Kemenkeu Terjunkan Pegawai Daerah Ikut Awasi Program Makan Bergizi Gratis

NTVNews - Berita Hari Ini, Terbaru dan Viral - 4 Sep 2026, 10:32
thumbnail-author
Naila Fadhilah
Penulis
thumbnail-author
Beno Junianto
Editor
Bagikan
Menteri Keuangan (Menkeu) Purbaya Yudhi Sadewa memberi keterangan, di Jakarta, Kamis (3/8/2026). Menteri Keuangan (Menkeu) Purbaya Yudhi Sadewa memberi keterangan, di Jakarta, Kamis (3/8/2026). (Antara)

Ntvnews.id, Jakarta -Kementerian Keuangan (Kemenkeu) akan menerjunkan para pegawainya di daerah untuk ikut mengawasi secara langsung pelaksanaan program Makan Bergizi Gratis (MBG). Langkah pengawasan bergilir di setiap Satuan Pelayanan Pemenuhan Gizi (SPPG) ini ditempuh demi memastikan penggunaan anggaran berjalan secara efisien.

"Sekarang untuk memastikan program itu menjadi efisien Kementerian Keuangan juga ikut mengawasi. Jadi pegawai-pegawai kami di daerah mengawasi masing-masing SPPG (Satuan Pelayanan Pemenuhan Gizi) secara bergilir. Jadi saya harapkan nanti kita bisa perbaiki terus skenarionya ke depan untuk MBG," ujar Menteri Keuangan Purbaya Yudhi Sadewa di Jakarta, Kamis (3/9).

Purbaya mengungkapkan bahwa proyeksi anggaran program MBG terus mengalami penurunan berkat upaya efisiensi. Alokasi yang awalnya diperkirakan mencapai Rp300 triliun per tahun menyusut menjadi Rp260 triliun, lalu turun kembali ke angka Rp240 triliun.

Ke depan, Kemenkeu menargetkan nilai anggaran tersebut dapat ditekan hingga berada di bawah Rp200 triliun per tahun. Rencana efisiensi ini juga telah dibahas bersama Kepala Badan Gizi Nasional (BGN) Sudaryono.
 

"Saya sudah bicara dengan Kepala BGN yang baru, sepertinya bisa dibuat lebih efisien lagi di bawah Rp200 triliun," tuturnya.

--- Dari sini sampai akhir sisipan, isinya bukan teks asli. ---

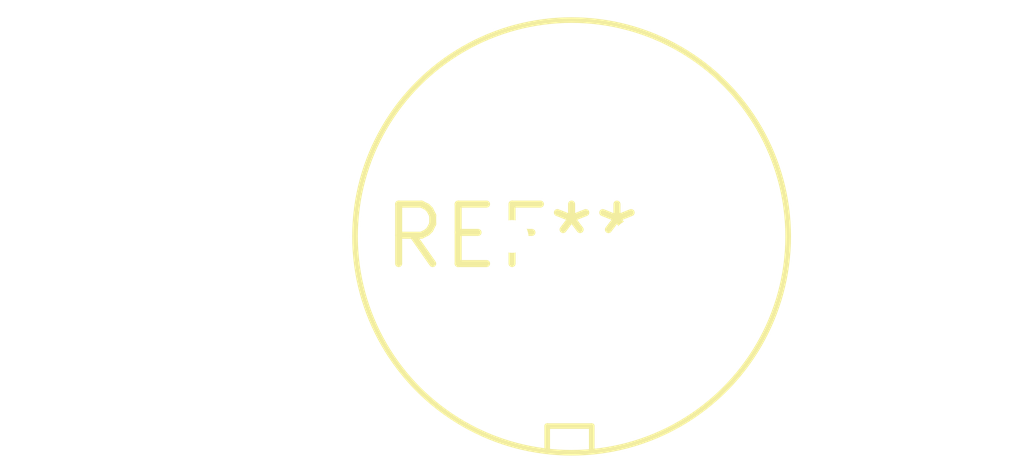
<source format=kicad_pcb>
(kicad_pcb (version 20240108) (generator pcbnew)

  (general
    (thickness 1.6)
  )

  (paper "A4")
  (layers
    (0 "F.Cu" signal)
    (31 "B.Cu" signal)
    (32 "B.Adhes" user "B.Adhesive")
    (33 "F.Adhes" user "F.Adhesive")
    (34 "B.Paste" user)
    (35 "F.Paste" user)
    (36 "B.SilkS" user "B.Silkscreen")
    (37 "F.SilkS" user "F.Silkscreen")
    (38 "B.Mask" user)
    (39 "F.Mask" user)
    (40 "Dwgs.User" user "User.Drawings")
    (41 "Cmts.User" user "User.Comments")
    (42 "Eco1.User" user "User.Eco1")
    (43 "Eco2.User" user "User.Eco2")
    (44 "Edge.Cuts" user)
    (45 "Margin" user)
    (46 "B.CrtYd" user "B.Courtyard")
    (47 "F.CrtYd" user "F.Courtyard")
    (48 "B.Fab" user)
    (49 "F.Fab" user)
    (50 "User.1" user)
    (51 "User.2" user)
    (52 "User.3" user)
    (53 "User.4" user)
    (54 "User.5" user)
    (55 "User.6" user)
    (56 "User.7" user)
    (57 "User.8" user)
    (58 "User.9" user)
  )

  (setup
    (pad_to_mask_clearance 0)
    (pcbplotparams
      (layerselection 0x00010fc_ffffffff)
      (plot_on_all_layers_selection 0x0000000_00000000)
      (disableapertmacros false)
      (usegerberextensions false)
      (usegerberattributes false)
      (usegerberadvancedattributes false)
      (creategerberjobfile false)
      (dashed_line_dash_ratio 12.000000)
      (dashed_line_gap_ratio 3.000000)
      (svgprecision 4)
      (plotframeref false)
      (viasonmask false)
      (mode 1)
      (useauxorigin false)
      (hpglpennumber 1)
      (hpglpenspeed 20)
      (hpglpendiameter 15.000000)
      (dxfpolygonmode false)
      (dxfimperialunits false)
      (dxfusepcbnewfont false)
      (psnegative false)
      (psa4output false)
      (plotreference false)
      (plotvalue false)
      (plotinvisibletext false)
      (sketchpadsonfab false)
      (subtractmaskfromsilk false)
      (outputformat 1)
      (mirror false)
      (drillshape 1)
      (scaleselection 1)
      (outputdirectory "")
    )
  )

  (net 0 "")

  (footprint "LaserDiode_TO5-D9-3" (layer "F.Cu") (at 0 0))

)

</source>
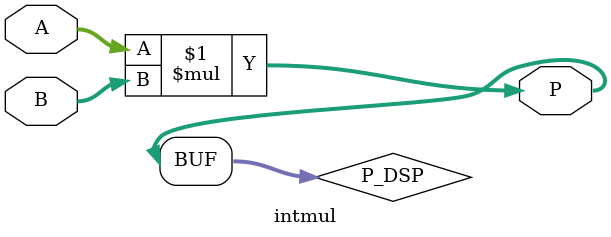
<source format=v>

/*
The designers:

Ahmet Can Mert <ahmetcanmert@sabanciuniv.edu>
Ferhat Yaman <ferhatyaman@sabanciuniv.edu>

To the extent possible under law, the implementer has waived all copyright
and related or neighboring rights to the source code in this file.
http://creativecommons.org/publicdomain/zero/1.0/
*/

module intmul(input [11:0] A,B,
              output[23:0] P);

(* use_dsp = "yes" *) wire [23:0] P_DSP;

assign P_DSP = A*B;

assign P = P_DSP;

endmodule

</source>
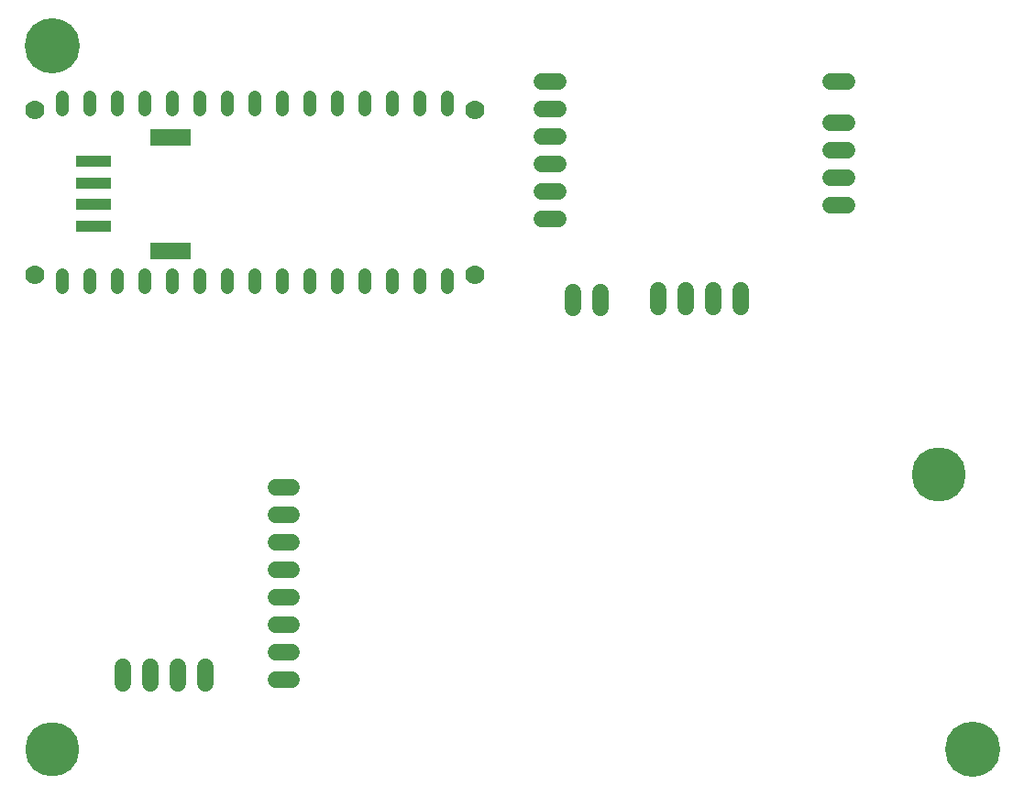
<source format=gbr>
G04 EAGLE Gerber RS-274X export*
G75*
%MOMM*%
%FSLAX34Y34*%
%LPD*%
%INSoldermask Bottom*%
%IPPOS*%
%AMOC8*
5,1,8,0,0,1.08239X$1,22.5*%
G01*
G04 Define Apertures*
%ADD10C,5.100000*%
%ADD11C,5.000000*%
%ADD12C,1.500000*%
%ADD13C,3.000000*%
%ADD14R,3.300000X1.000000*%
%ADD15R,3.800000X1.500000*%
%ADD16C,1.778000*%
%ADD17C,1.200000*%
D10*
X50000Y700000D03*
X900000Y50000D03*
D11*
X50000Y50000D03*
X868964Y304000D03*
D12*
X271451Y215888D02*
X256451Y215888D01*
X256451Y139688D02*
X271451Y139688D01*
X271451Y165088D02*
X256451Y165088D01*
X256451Y190488D02*
X271451Y190488D01*
X271451Y114288D02*
X256451Y114288D01*
X256451Y241288D02*
X271451Y241288D01*
X271451Y266688D02*
X256451Y266688D01*
X256451Y292088D02*
X271451Y292088D01*
D13*
X49801Y50388D03*
D14*
X88740Y593500D03*
X88740Y573500D03*
X88740Y553500D03*
X88740Y533500D03*
D15*
X159240Y616000D03*
X159240Y511000D03*
D12*
X769000Y629613D02*
X784000Y629613D01*
X784000Y604113D02*
X769000Y604113D01*
X769000Y578613D02*
X784000Y578613D01*
X784000Y553113D02*
X769000Y553113D01*
X517260Y667300D02*
X502260Y667300D01*
X502260Y641900D02*
X517260Y641900D01*
X517260Y616500D02*
X502260Y616500D01*
X502260Y591100D02*
X517260Y591100D01*
X768960Y667300D02*
X783960Y667300D01*
X517260Y565700D02*
X502260Y565700D01*
X502260Y540300D02*
X517260Y540300D01*
X635360Y474000D02*
X635360Y459000D01*
X609960Y459000D02*
X609960Y474000D01*
X686160Y474000D02*
X686160Y459000D01*
X660760Y459000D02*
X660760Y474000D01*
X556300Y473000D02*
X556300Y458000D01*
X530900Y458000D02*
X530900Y473000D01*
X191900Y126200D02*
X191900Y111200D01*
X166500Y111200D02*
X166500Y126200D01*
X141100Y126200D02*
X141100Y111200D01*
X115700Y111200D02*
X115700Y126200D01*
D16*
X34200Y488963D03*
D17*
X59600Y488963D02*
X59600Y476963D01*
X85000Y476963D02*
X85000Y488963D01*
X110400Y488963D02*
X110400Y476963D01*
X135800Y476963D02*
X135800Y488963D01*
X161200Y488963D02*
X161200Y476963D01*
X186600Y476963D02*
X186600Y488963D01*
X212000Y488963D02*
X212000Y476963D01*
X237400Y476963D02*
X237400Y488963D01*
X262800Y488963D02*
X262800Y476963D01*
X288200Y476963D02*
X288200Y488963D01*
X313600Y488963D02*
X313600Y476963D01*
X339000Y476963D02*
X339000Y488963D01*
X364400Y488963D02*
X364400Y476963D01*
X389800Y476963D02*
X389800Y488963D01*
X415200Y488963D02*
X415200Y476963D01*
X415200Y641363D02*
X415200Y653363D01*
X389800Y653363D02*
X389800Y641363D01*
X364400Y641363D02*
X364400Y653363D01*
X339000Y653363D02*
X339000Y641363D01*
X313600Y641363D02*
X313600Y653363D01*
X288200Y653363D02*
X288200Y641363D01*
X262800Y641363D02*
X262800Y653363D01*
X237400Y653363D02*
X237400Y641363D01*
X212000Y641363D02*
X212000Y653363D01*
X186600Y653363D02*
X186600Y641363D01*
X161200Y641363D02*
X161200Y653363D01*
X135800Y653363D02*
X135800Y641363D01*
X110400Y641363D02*
X110400Y653363D01*
X85000Y653363D02*
X85000Y641363D01*
X59600Y641363D02*
X59600Y653363D01*
D16*
X34200Y641363D03*
X440600Y641363D03*
X440600Y488963D03*
M02*

</source>
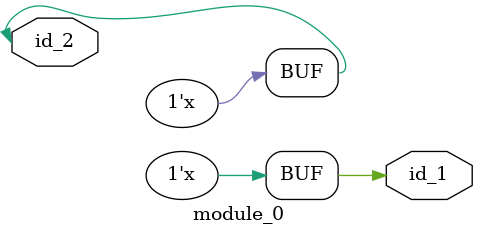
<source format=v>
module module_0 (
    id_1,
    id_2
);
  inout id_2;
  output id_1;
  always @(1) begin
    id_2 <= id_2;
  end
  generate
    assign id_1 = id_2;
  endgenerate
endmodule

</source>
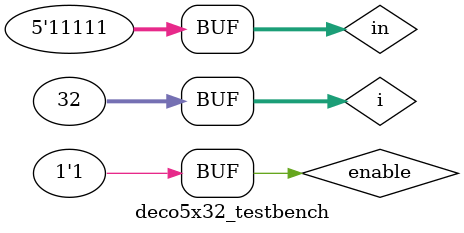
<source format=sv>
`timescale 1ps/1ps
module deco5x32(in, enable, out); 

	input logic [4:0] in;
	input logic enable;
	output logic [31:0] out;

	logic [3:0] temp;

	deco2x4 d0(.in({in[4],in[3]}), .enable, .out(temp[3:0]));
	deco3x8 d1(.in({in[2],in[1],in[0]}), .enable(temp[0]), .out(out[7:0]));
	deco3x8 d2(.in({in[2],in[1],in[0]}), .enable(temp[1]), .out(out[15:8]));
	deco3x8 d3(.in({in[2],in[1],in[0]}), .enable(temp[2]), .out(out[23:16]));
	deco3x8 d4(.in({in[2],in[1],in[0]}), .enable(temp[3]), .out(out[31:24]));

endmodule

module deco5x32_testbench();
	logic enable;
	logic [4:0] in;
	logic [31:0] out;
	
	deco5x32 dut (.in, .enable, .out);
	
	integer i;
	// test all in value when enalbe is on and off
	initial begin
		enable = 0; in = 5'b000;	#300;
		
		for(i=1; i<32; i++) begin
			in = i;						#300;
		end
		enable = 1; in = 5'b000;	#300;
		
		for(i=1; i<32; i++) begin
			in = i;						#300;
		end	
	end
	
endmodule 
</source>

Di sisi lain, BGN juga terus memperketat pengawasan sebagai bagian dari pembenahan tata kelola program prioritas nasional ini. BGN memastikan anggaran tahun 2027 dapat secara optimal menjangkau target pemenuhan gizi bagi 72,4 juta penerima manfaat, mulai dari peserta didik PAUD hingga SMA, serta kelompok ibu hamil, ibu menyusui, dan balita (3B).

Berdasarkan surat bersama pagu indikatif Menteri Keuangan nomor S-228/MK.03/2026 dan Menteri PPN/Kepala Bappenas nomor B-385/D.9/PP.04.03/05/2026 tertanggal 7 Mei 2026, total anggaran BGN untuk tahun 2027 ditetapkan sebesar Rp240,2 triliun.

"Anggaran tersebut terdiri dari program pemenuhan gizi nasional Rp232,8 triliun (96,95 persen) dan dukungan manajemen Rp7,32 triliun (3,05 persen). Kami terus berusaha untuk terus bekerja dengan tim, dengan dukungan moral Komisi IX kami akan terus memperbaiki tata kelola Program MBG ini guna mencapai target pemenuhan gizi nasional," papar Sudaryono.

Merujuk pada Surat Bersama Pagu Anggaran (SBPA), rincian anggaran BGN tahun 2027 dialokasikan sebesar Rp198,9 miliar untuk penyediaan dan penyaluran MBG bagi 60,5 juta anak sekolah (PAUD–SMA). Sementara itu, anggaran sebesar Rp33,5 triliun disiapkan untuk menyasar 11,8 juta penerima manfaat dari kelompok 3B.